• To do: Please copy out every line in the entries below that contains the word "range". Case counts.
Data under study: Begin
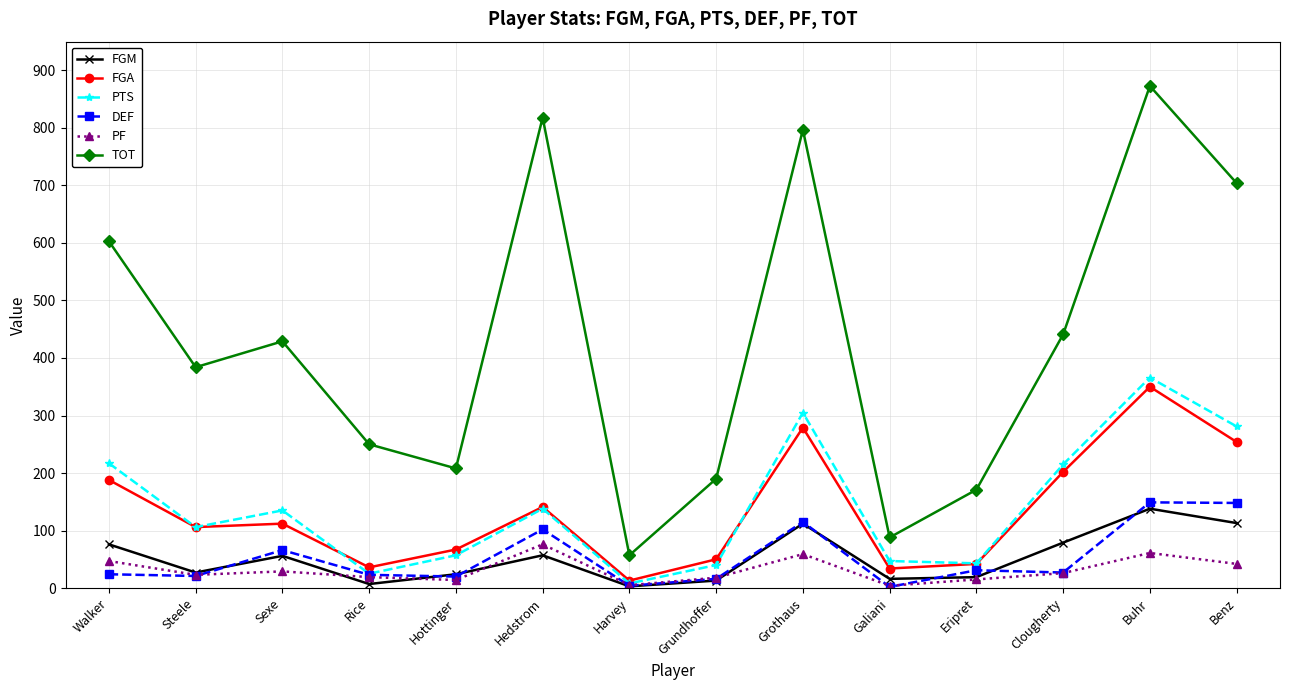

The value of FGA at Steele is 106. True or false?

True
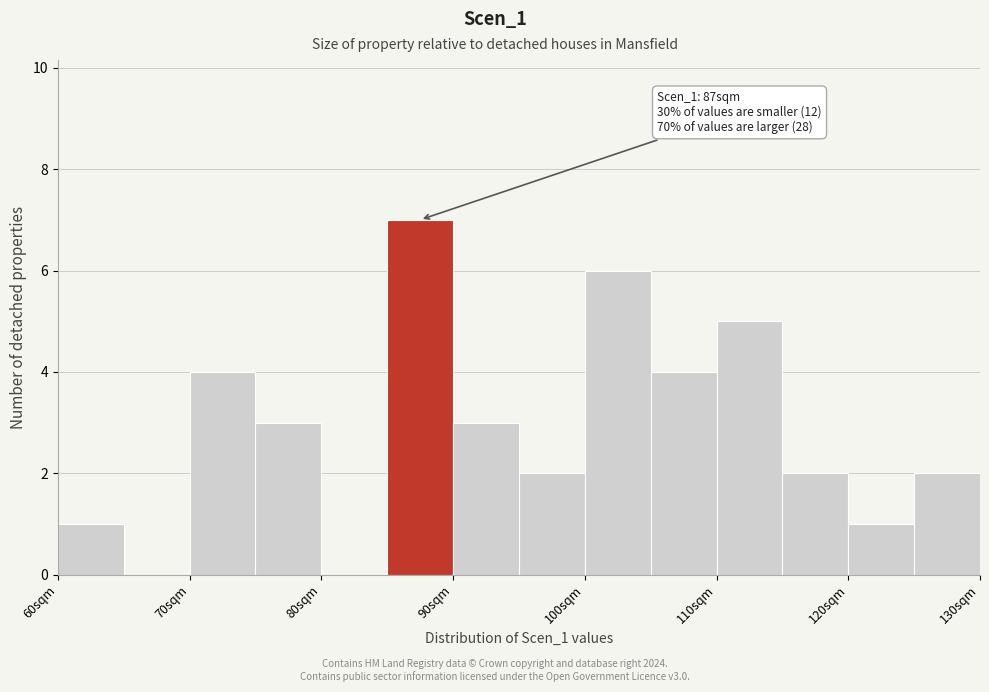

Which range on the x-axis has the tallest bar?

85 to 90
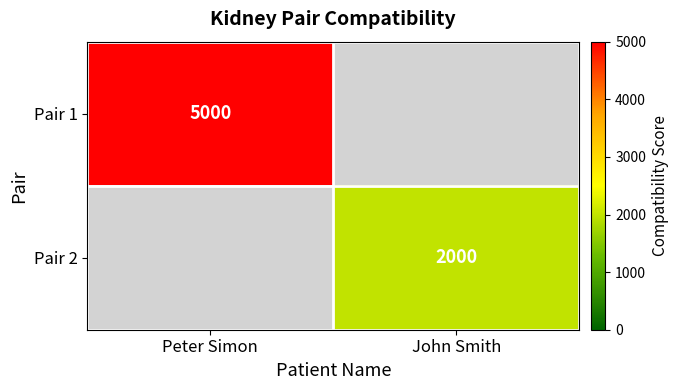

The Pair 1 series shows 5000 at Peter Simon. True or false?

True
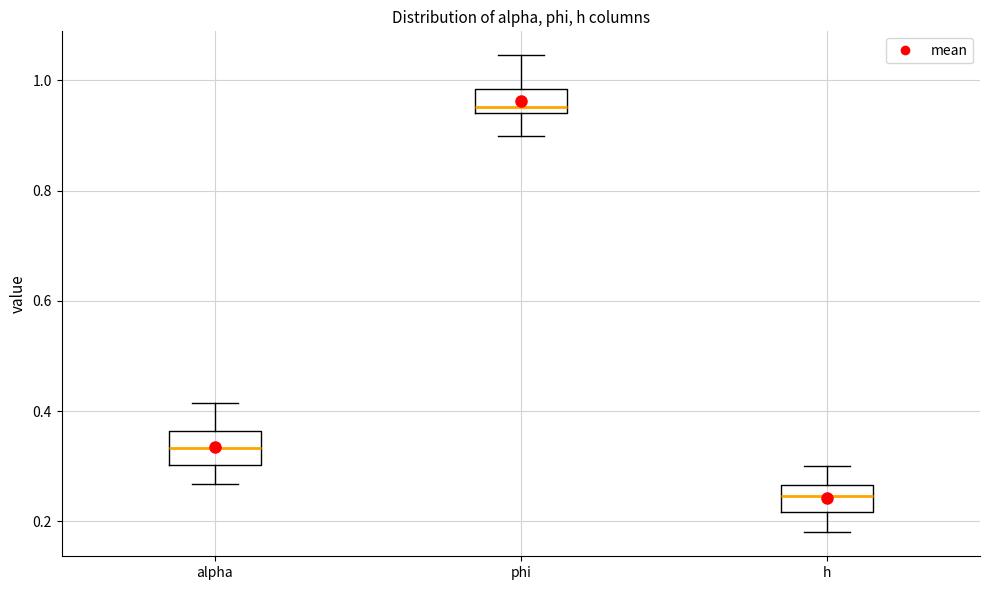

Reading left to right, transcribe this box plot: for each box, give where its median line is, the range the box spans, and where its two whiskers end, as read against the y-axis. The values are not printed on the chart, so give them approximately, as read against the axis.

alpha: median 0.34, box 0.30 to 0.36, whiskers 0.26 to 0.42
phi: median 0.96, box 0.94 to 0.98, whiskers 0.90 to 1.04
h: median 0.24, box 0.22 to 0.26, whiskers 0.18 to 0.30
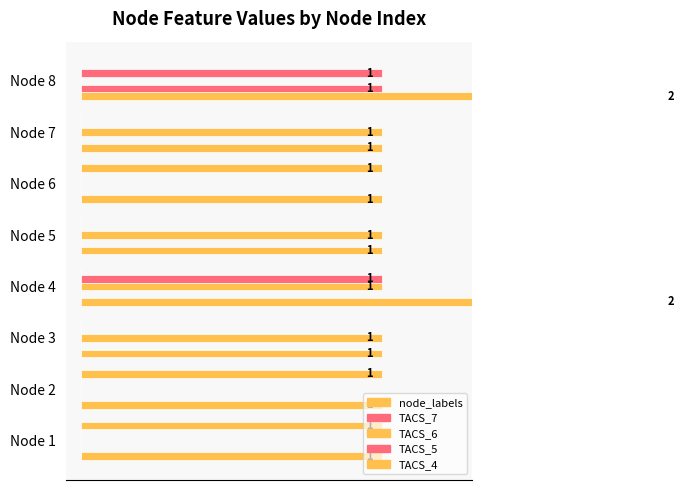

Between Node 5 and Node 7, which series saw the biggest shift?

node_labels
Data under study: End
• Finished task:
Which range on the x-axis has the tallest bar?
Reading left to right, transcribe this box plot: for each box, give where its median line is, the range the box spans, and where its two whiskers end, as read against the y-axis. The values are not printed on the chart, so give them approximately, as read against the axis.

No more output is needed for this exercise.